Der Innenraum macht diese Aufgabe nicht einfacher, wenn im selben Urus Audi nicht mehr zu sehen ist, dann hat der Cayenne nichts mit dem Touareg gemein, dessen Plattform er die ganze Zeit genutzt hat.
Lenkrad, Armaturenbrett, zentral angeordnete Sitze und Uhr, Schalthebel und Knöpfe drumherum, nichts im Inneren lässt einen daran zweifeln, dass es sich um einen Porsche handelt.
Das Erscheinungsbild des Cayenne entspricht auch ganz dem allgemeinen Stil von Porsche – ein durch ein dünnes Band verbundenes Rücklicht, Scheinwerfer mit 4 Dioden um eine große Linse, die Gesamtsilhouette und die Fensterlinie betonen die Beziehung zum 911 so gut wie möglich.
Technisch erhielt der dritte Cayenne, der auf einer Kurzversion der MLB-Evo-Plattform aufgebaut ist, viele interessante Lösungen: adaptive Dämpfer, eine Luftfederung, die auch Offroad-Modi hinzufügt, aktive Stabilisatoren, die vom Panamera geerbt wurden, und die Das Interessanteste ist ein voll gesteuertes Chassis.

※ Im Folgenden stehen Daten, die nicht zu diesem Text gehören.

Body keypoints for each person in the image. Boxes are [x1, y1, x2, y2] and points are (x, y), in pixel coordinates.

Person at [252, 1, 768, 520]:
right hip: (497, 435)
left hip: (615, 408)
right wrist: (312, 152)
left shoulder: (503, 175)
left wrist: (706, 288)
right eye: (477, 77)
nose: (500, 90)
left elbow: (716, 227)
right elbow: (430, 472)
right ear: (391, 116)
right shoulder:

Etwas darin wurde zum Durchbruch – zum ersten Mal war das Auto mit von Bosch entwickelten Bremsscheiben mit Wolframkarbidbeschichtung ausgestattet (nur in der Turbo-Version, eine Option für den Rest).
Es sind solche Entscheidungen, die Porsche unter den Herstellern hervorheben, aber was den Cayenne zu einem echten Porsche macht, sind die Motoren. Ja, alle Motoren, vom Basis-V6 bis zum wahnwitzigen 4-Liter-Turbo-Achter mit 550 PS, sind in diversen Modellen des gesamten Volkswagen-Konzerns verbaut, aber sie wurden von Ingenieuren aus Stuttgart entwickelt.
Wenn der Cayenne früher wie ein Versuch aussah, mehr Geld von Kunden zu sammeln, die einen Porsche in der Garage haben oder davon träumen, eines der Modelle dorthin zu stellen, dann ist der neue Cayenne definitiv ein Porsche im Geiste. Nicht 100%ig, nicht perfekt, aber ein Porsche: mäßig hart, mäßig sportlich, mäßig verrückt, aber wenn nötig zu Kunststücken fähig.
Wird der Cayenne auf die Strecke gehen? Natürlich nicht, wie die meisten Geliks nie Offroad sehen werden, aber die Besitzer der G-Klasse wissen, dass er dazu fähig ist.
Das ist der Unterschied zwischen einem Porsche-Crossover und einem Nicht-Porsche: Seine Kunden wissen, dass der Cayenne auf der Rennstrecke funktionieren kann, also ist er ein würdiger Vertreter von Porsche.